PROBLEM DETAILS: Scan the data for "shop" and copy each matching line.

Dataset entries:
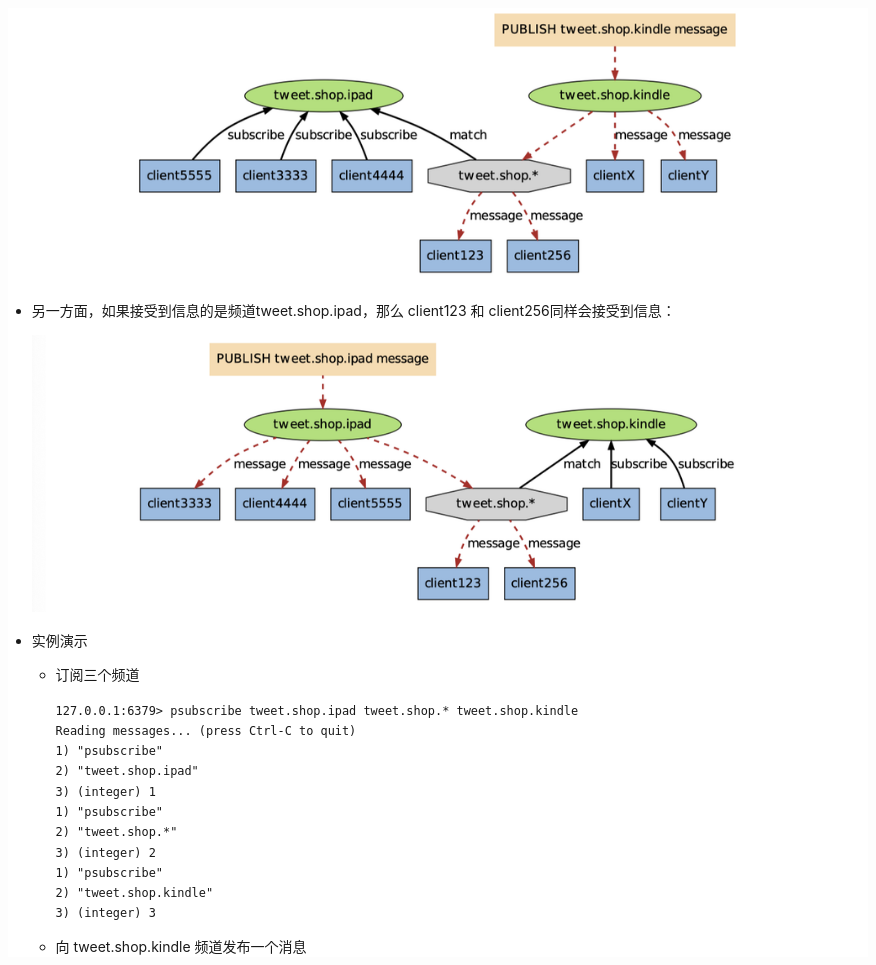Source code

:   <img src="/img/images/redis/02/12-模式匹配1.png" />

* 另一方面，如果接受到信息的是频道tweet.shop.ipad，那么 client123 和 client256同样会接受到信息：

  <img src="/img/images/redis/02/13-模式匹配2.png" />

* 实例演示

  * 订阅三个频道

    ```shell
    127.0.0.1:6379> psubscribe tweet.shop.ipad tweet.shop.* tweet.shop.kindle
    Reading messages... (press Ctrl-C to quit)
    1) "psubscribe"
    2) "tweet.shop.ipad"
    3) (integer) 1
    1) "psubscribe"
    2) "tweet.shop.*"
    3) (integer) 2
    1) "psubscribe"
    2) "tweet.shop.kindle"
    3) (integer) 3
    ```

  * 向 tweet.shop.kindle 频道发布一个消息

WRITTEN RESPONSE:
* 另一方面，如果接受到信息的是频道tweet.shop.ipad，那么 client123 和 client256同样会接受到信息：
    127.0.0.1:6379> psubscribe tweet.shop.ipad tweet.shop.* tweet.shop.kindle
    2) "tweet.shop.ipad"
    2) "tweet.shop.*"
    2) "tweet.shop.kindle"
  * 向 tweet.shop.kindle 频道发布一个消息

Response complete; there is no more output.